Уже несколько дней старица терзалась тревогой. Та жестоким зверем глодала ее изнутри.
- Что-то неспокойно мне, - она завозилась на печи, укладываясь на отдых. - Далеко никуда не отлучайся, оставь на время прогулки. Дар мой говорит, что беда ходит рядом, нечто недоброе кроется во мраке.
Вахи глянула на Алию: милое личико воспитанницы осунулось и похудело, поймала печальный взгляд той, кого вырвала из когтистых лап смерти, заметила покрасневшие от соленой влаги глаза и тяжело вздохнула. Старушка ведала о причине девичьих слез, пусть Алия и старательно скрывала их, не желая никому приносить беспокойство. Провидица не по наслышке знала, какая мука оставаться без того, кого избрало сердце. Вся жизнь превращалась в страдания, каждый вдох, каждый шаг. Люди Огня - что мужчины, что женщины - способны были на нежные чувства лишь раз за свой век. Тот, на кого падал их выбор, был обречен: всепоглощающему чувству бренн невозможно было противостоять. Нет, притяжение не являлось наваждением или колдовством, порабощавшим душу и волю. Лишь крепкая любовь зажигала сердце человека ответным пламенем. Бренны отдавали себя любви без остатка, они дышали ней. Полюбивший бренну больше не нуждался в страсти и утешении других - чужая привязанность не могла соперничать с жаром чувств огненных дев, как не мог состязаться невзрачный сорняк с благоухающей розой.

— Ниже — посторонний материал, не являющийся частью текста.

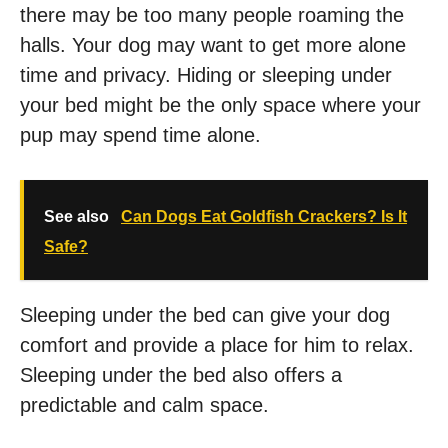
there may be too many people roaming the
halls. Your dog may want to get more alone
time and privacy. Hiding or sleeping under
your bed might be the only space where your
pup may spend time alone.
See also
Can Dogs Eat Goldfish Crackers? Is It
Safe?
Sleeping under the bed can give your dog
comfort and provide a place for him to relax.
Sleeping under the bed also offers a
predictable and calm space.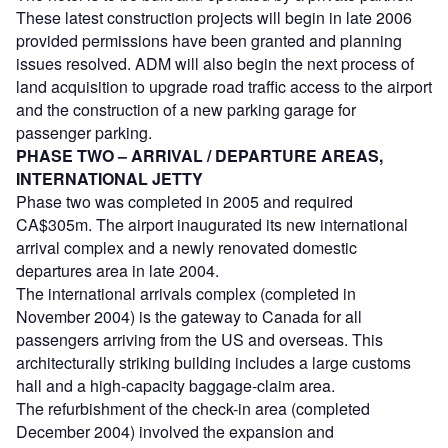
These latest construction projects will begin in late 2006
provided permissions have been granted and planning
issues resolved. ADM will also begin the next process of
land acquisition to upgrade road traffic access to the airport
and the construction of a new parking garage for
passenger parking.
PHASE TWO – ARRIVAL / DEPARTURE AREAS,
INTERNATIONAL JETTY
Phase two was completed in 2005 and required
CA$305m. The airport inaugurated its new international
arrival complex and a newly renovated domestic
departures area in late 2004.
The international arrivals complex (completed in
November 2004) is the gateway to Canada for all
passengers arriving from the US and overseas. This
architecturally striking building includes a large customs
hall and a high-capacity baggage-claim area.
The refurbishment of the check-in area (completed
December 2004) involved the expansion and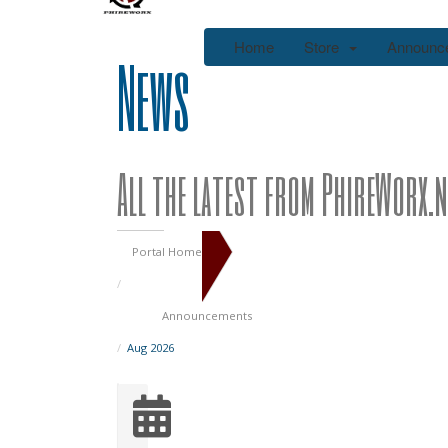
Home
Store
Announc
News
All the latest from PhireWorx.n
Portal Home
Announcements
Aug 2026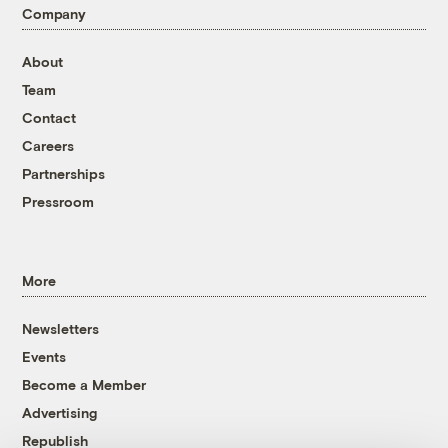
Company
About
Team
Contact
Careers
Partnerships
Pressroom
More
Newsletters
Events
Become a Member
Advertising
Republish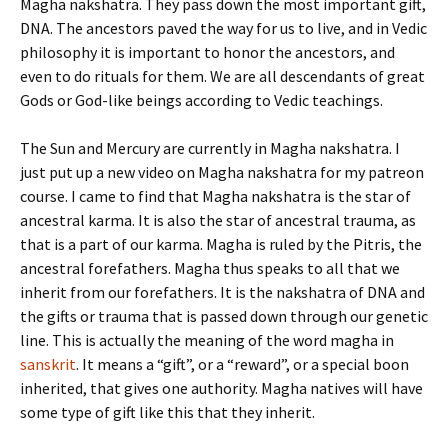
Magha nakshatra. They pass down the most important gift,
DNA. The ancestors paved the way for us to live, and in Vedic
philosophy it is important to honor the ancestors, and
even to do rituals for them. We are all descendants of great
Gods or God-like beings according to Vedic teachings.
The Sun and Mercury are currently in Magha nakshatra. I
just put up a new video on Magha nakshatra for my patreon
course. I came to find that Magha nakshatra is the star of
ancestral karma. It is also the star of ancestral trauma, as
that is a part of our karma. Magha is ruled by the Pitris, the
ancestral forefathers. Magha thus speaks to all that we
inherit from our forefathers. It is the nakshatra of DNA and
the gifts or trauma that is passed down through our genetic
line. This is actually the meaning of the word magha in
sanskrit
. It means a “gift”, or a “reward”, or a special boon
inherited, that gives one authority. Magha natives will have
some type of gift like this that they inherit.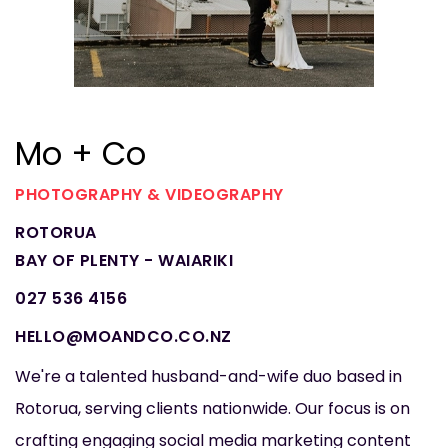
Mo + Co
PHOTOGRAPHY & VIDEOGRAPHY
ROTORUA
BAY OF PLENTY - WAIARIKI
027 536 4156
HELLO@MOANDCO.CO.NZ
We're a talented husband-and-wife duo based in
Rotorua, serving clients nationwide. Our focus is on
crafting engaging social media marketing content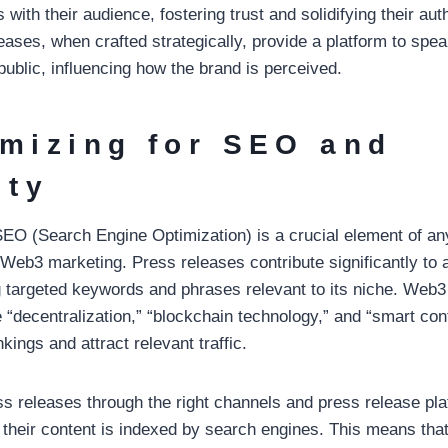
with their audience, fostering trust and solidifying their auth
eases, when crafted strategically, provide a platform to spea
public, influencing how the brand is perceived.
imizing for SEO and
ity
, SEO (Search Engine Optimization) is a crucial element of a
g Web3 marketing. Press releases contribute significantly to
ng targeted keywords and phrases relevant to its niche. Web3
 “decentralization,” “blockchain technology,” and “smart con
ings and attract relevant traffic.
ess releases through the right channels and press release p
their content is indexed by search engines. This means that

- Ложись отдыхать, дитятко, умаялась ты сегодня, - мягко позвала Вахи, дремота тянула старицу в свои объятия.
- Я посижу еще у окошка, - ласково ответила подопечная. - Вечер сегодня хороший, тихий... И снег перестал сыпать, а небо чудное, все в ярких переливах. Как ты говорила - северное сияние...
Она умолкла, восхищенно разглядывая дивное явление.
- Бабуль, а на Огненном Востоке случаются такие чудеса? Я раньше никогда не видела подобной красоты.
Но Вахи не ответила, девушка услышала лишь тихое равномерное дыхание: старческий сон быстрый, но недолгий сморил старушку.
Алия вздохнула и вновь повернулась к окну, в молчании любуясь игрой неба. Пальцы коснулись груди, нащупали гладкую твердость синей в золоте капли - редкого украшения, подаренного Хауком в морском путешествии. "Где он сейчас, что делает, - подумала, бережно гладя подвеску, - вспоминает ли обо мне, тоскует?" Сердце вдруг больно дернулось и девушка замерла прислушиваясь к новым ощущениям. В этот раз думы о возлюбленном не принесли привычных страданий и печали, лишь ледяной цветок страха стал распускать внутри свои ледяные лепестки. Алия поднялась. " Что же это?"- сама себе удивилась бренна. Душа ее заметалась, затрепыхалась, муторная лихота ядовито ударила в грудь, больно обожгла липким томлением. В избушке вмиг стало тесно, душа рвалась прочь из домика. Сон и отдых были совершенно забыты.